Our positions are both obvious and emotionally compelling to young people feeling alienated and defeated by what politics and the larger culture have become. In an environment of demographic transformation and ever more stifling political correctness, all it took was a few obscure voices in the wilderness to help spark the Trumpian revolution.

This should make us optimistic about our ability to influence the future. If our success is the result of the logical and emotionally compelling nature of our ideas, then the exponential increase in exposure of the last few years should continue to bring people into our movement at an even faster pace. It helps that much of the media presents us as a youth movement, which will make it seem all the more appealing to the college students and professionals we need to attract.

We should have two main goals over the next few years. First, we must continue to rout what remains of the old “conservative movement.” We beat the “cucks” this election cycle, but they still have access to money and institutions and, perhaps most importantly, the favor of a mainstream media that wants them as the house opposition. Those involved in conservative institutions should continue to push as far against the envelope as they can on issues such as race, genetics, identity, feminism, immigration, and Islam. Special efforts should be made to hire and promote individuals with similar views. The recent explosion in media coverage for the movement should make it much easier to find qualified individuals sympathetic to the Alt Right in the next few generations of right-wing journalists and activists seeking to make names for themselves. In May, Ann Coulter retweeted the following from the VDare account:

Second, we must encourage more people to come out and identify with the Alt Right openly. No movement will ever succeed if people are too scared to express support for it. As a movement of Internet trolls, we already frighten the Left. Just imagine how they will feel when we are a community of college activists, attorneys, journalists, academics, and successful entrepreneurs!

To get to that point, we need to continue mainstreaming what were once unthinkable ideas and create the conditions under which those who are with us become unafraid to have their real names connected to their politics. Certain individuals who have the least to lose should be encouraged to go first: people such as the independently wealthy, academics with tenure, and individuals so prominent that they cannot be denied a public platform. These pioneers would create space for others to begin to identify as members of our cause.

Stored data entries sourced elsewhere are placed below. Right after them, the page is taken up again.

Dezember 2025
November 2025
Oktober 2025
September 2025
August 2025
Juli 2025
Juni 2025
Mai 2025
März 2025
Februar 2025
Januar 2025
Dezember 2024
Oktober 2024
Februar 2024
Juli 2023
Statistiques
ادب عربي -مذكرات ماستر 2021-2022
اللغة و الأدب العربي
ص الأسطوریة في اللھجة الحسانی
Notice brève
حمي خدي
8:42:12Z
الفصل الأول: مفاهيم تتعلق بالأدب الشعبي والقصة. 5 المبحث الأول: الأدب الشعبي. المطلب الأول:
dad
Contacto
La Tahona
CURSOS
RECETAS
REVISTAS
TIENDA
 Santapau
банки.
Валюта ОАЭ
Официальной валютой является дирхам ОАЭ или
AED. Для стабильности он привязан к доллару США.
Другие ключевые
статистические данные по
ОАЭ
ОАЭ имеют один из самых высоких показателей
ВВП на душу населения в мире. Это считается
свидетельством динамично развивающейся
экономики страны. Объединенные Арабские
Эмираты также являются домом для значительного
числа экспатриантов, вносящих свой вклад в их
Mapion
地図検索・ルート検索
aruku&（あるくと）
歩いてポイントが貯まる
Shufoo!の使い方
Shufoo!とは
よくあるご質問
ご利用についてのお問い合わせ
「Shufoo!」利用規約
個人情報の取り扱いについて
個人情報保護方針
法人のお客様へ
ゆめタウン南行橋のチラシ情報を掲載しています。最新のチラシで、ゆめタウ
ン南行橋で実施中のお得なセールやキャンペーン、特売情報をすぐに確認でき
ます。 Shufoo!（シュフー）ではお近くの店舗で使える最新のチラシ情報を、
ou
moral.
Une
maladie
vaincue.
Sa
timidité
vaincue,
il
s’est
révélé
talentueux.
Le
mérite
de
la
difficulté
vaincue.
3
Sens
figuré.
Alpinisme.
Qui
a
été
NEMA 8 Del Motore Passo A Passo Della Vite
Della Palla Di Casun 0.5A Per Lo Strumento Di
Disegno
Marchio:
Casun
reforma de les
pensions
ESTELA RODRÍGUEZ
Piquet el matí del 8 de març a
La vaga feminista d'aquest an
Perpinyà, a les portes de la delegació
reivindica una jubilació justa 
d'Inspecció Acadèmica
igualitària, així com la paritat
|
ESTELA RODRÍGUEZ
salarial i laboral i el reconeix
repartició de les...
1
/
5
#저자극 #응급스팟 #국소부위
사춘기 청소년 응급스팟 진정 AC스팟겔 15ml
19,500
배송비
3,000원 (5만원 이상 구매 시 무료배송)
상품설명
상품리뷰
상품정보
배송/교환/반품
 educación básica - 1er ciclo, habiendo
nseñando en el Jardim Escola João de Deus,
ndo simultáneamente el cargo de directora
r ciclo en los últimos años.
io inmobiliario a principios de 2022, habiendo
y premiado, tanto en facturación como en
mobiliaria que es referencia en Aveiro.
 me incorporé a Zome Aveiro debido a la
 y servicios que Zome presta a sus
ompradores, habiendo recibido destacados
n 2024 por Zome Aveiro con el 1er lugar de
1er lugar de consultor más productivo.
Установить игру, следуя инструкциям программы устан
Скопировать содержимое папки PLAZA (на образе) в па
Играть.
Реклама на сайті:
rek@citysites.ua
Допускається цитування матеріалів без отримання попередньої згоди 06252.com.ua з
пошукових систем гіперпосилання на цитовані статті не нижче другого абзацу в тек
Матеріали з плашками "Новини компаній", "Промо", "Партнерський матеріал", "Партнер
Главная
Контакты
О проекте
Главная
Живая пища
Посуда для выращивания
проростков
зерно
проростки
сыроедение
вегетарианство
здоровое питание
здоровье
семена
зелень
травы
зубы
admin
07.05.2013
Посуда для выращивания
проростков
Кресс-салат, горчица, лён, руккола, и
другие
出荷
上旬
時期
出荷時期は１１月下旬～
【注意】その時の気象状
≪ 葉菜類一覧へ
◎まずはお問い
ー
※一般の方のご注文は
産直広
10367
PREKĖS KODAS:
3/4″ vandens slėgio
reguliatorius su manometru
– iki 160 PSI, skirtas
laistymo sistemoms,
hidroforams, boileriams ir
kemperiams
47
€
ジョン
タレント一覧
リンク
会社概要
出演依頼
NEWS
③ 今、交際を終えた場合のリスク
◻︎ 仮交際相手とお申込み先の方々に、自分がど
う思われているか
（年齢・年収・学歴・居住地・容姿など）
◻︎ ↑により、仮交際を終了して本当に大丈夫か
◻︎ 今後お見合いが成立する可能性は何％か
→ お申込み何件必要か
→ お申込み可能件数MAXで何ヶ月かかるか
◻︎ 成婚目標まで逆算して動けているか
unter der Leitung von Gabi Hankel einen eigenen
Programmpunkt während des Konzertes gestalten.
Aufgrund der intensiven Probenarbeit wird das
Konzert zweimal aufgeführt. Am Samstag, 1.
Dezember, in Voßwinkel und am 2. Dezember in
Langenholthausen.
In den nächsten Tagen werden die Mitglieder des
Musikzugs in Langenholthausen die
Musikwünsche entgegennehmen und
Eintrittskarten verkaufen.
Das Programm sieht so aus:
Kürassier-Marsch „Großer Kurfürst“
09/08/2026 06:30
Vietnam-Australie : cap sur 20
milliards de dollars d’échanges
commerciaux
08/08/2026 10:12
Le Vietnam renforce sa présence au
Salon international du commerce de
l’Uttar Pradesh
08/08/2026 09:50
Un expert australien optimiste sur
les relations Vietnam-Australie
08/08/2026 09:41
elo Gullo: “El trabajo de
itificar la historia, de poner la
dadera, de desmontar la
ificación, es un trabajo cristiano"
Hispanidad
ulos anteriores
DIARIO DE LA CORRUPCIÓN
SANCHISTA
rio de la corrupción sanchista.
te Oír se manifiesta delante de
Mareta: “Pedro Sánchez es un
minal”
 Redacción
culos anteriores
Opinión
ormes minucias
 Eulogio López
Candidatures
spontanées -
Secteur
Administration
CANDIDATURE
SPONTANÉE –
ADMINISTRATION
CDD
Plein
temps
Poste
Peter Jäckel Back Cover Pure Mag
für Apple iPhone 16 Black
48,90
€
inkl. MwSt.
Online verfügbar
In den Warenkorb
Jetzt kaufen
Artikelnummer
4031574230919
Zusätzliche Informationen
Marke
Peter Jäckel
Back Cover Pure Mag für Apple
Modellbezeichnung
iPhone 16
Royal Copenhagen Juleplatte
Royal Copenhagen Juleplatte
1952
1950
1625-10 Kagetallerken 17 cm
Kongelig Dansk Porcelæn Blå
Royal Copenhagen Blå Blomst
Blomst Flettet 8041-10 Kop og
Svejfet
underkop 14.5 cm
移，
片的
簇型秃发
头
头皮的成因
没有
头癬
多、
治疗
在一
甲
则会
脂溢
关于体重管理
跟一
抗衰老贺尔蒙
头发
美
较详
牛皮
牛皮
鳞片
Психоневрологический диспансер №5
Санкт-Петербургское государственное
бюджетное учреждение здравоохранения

Seven years ago, the thought of the Alt Right influencing Republican presidential politics was absurd, as was the idea of Donald Trump as a realistic candidate. Yet we have seen that history does not sit still. The influences that have propelled the rise of our movement—militant feminism, demographic transformation, political correctness, and Islamic terrorism—are only growing stronger, and there is no reason to believe that mainstream conservatism will begin to provide any plausible plan of resistance to these forces. While we will remain relevant regardless of what happens in November, a Trump presidency would embolden our side in ways that we can only begin to imagine. The Alt Right should be proud of how far it has come, but not forget that our battle is only beginning.